Practicing clinical genetics—like other professions—is often a matter of cooperation and consultation, and that was certainly so in those days. In the pre-internet days, traveling moved things ahead and made discussions more easy. So I did present the data at various meetings, starting nationally of course. Preliminary conclusions: possibly “new”. One of the first international meetings where I did present the data was the 1981 March of Dimes 14th Annual Meeting in San Diego, California (USA). At that and other meetings I could discuss the clinical and radiographic data with quite a number of experienced professionals, who all were very helpful. One of them was Dr. Leonard Langer who happened to know an almost identical patient. With contributions of several other authors, Dr. Langer and I wrote a paper on our cases and concluded that our data might constitute a “new” syndrome (Beemer et al., 1983) . It was at the time that a purely clinical paper could still be published and was in fact the only way to make newly recognized syndromes public. In a later year, I did visit Dr Langer at his office in Greenwood, South Carolina.

I could also present our data at the 3rd Symposium on Clinical Genetics in Pediatrics (Klinische Genetik in der Paediatrie) in Kiel, Germany, organized by Drs. Tolksdorf and Spranger and discussed the data with the latter author. And of course I paid a visit to Dr. Majewski who in fact lived relatively nearby in Germany.

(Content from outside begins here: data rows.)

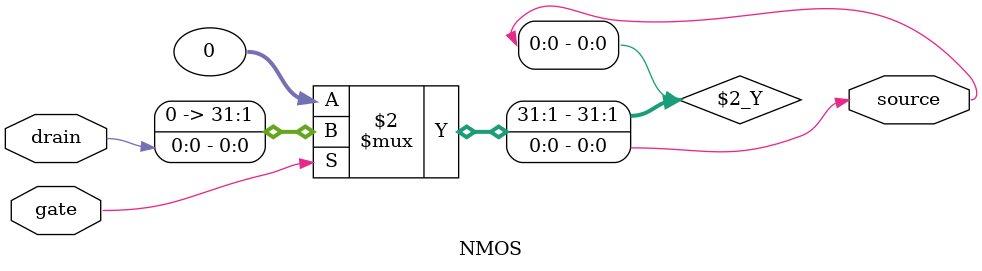
<source format=v>
module NMOS (
	input gate,
	input drain,
    output source
);

	assign source = gate ? drain : 0;
	
endmodule
</source>
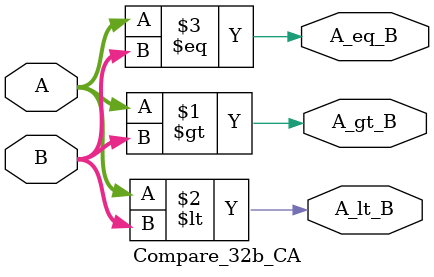
<source format=v>
module Compare_32b_CA #(parameter w = 32)
                       (output A_gt_B, A_lt_B, A_eq_B, 
                        input [w-1:0] A, B); 
                                  
   
        assign A_gt_B = (A>B);
        assign A_lt_B = (A<B);
        assign A_eq_B = (A==B);
endmodule

</source>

This was the way things went in these “old” days: you tried to give an as extensive and precise as possible description of the clinical, radiographic, and other relevant features. Then you discussed these data with experts in the relevant fields and tried to meet them personally. For me at least that way of “delineating a syndrome” worked well, about 30 years ago: I liked meeting experts in person. Of course you hope someone will read the paper you and your coauthors wrote about it, remember and publish identical cases, and refer to yours. And, of course, attaches (amongst others) your name to that particular possibly “new” syndrome. And these days another, important, phase in the natural course of a syndrome has been reached: finding a causative gene. Congratulations!

ACKNOWLEDGMENTS

The author wish to thank the late Jan B. Bijlsma, MD. (clinical geneticist) for substantial help in the diagnostic process and A.M. Hemmes, MD. (pediatrician) for referral of the index patient.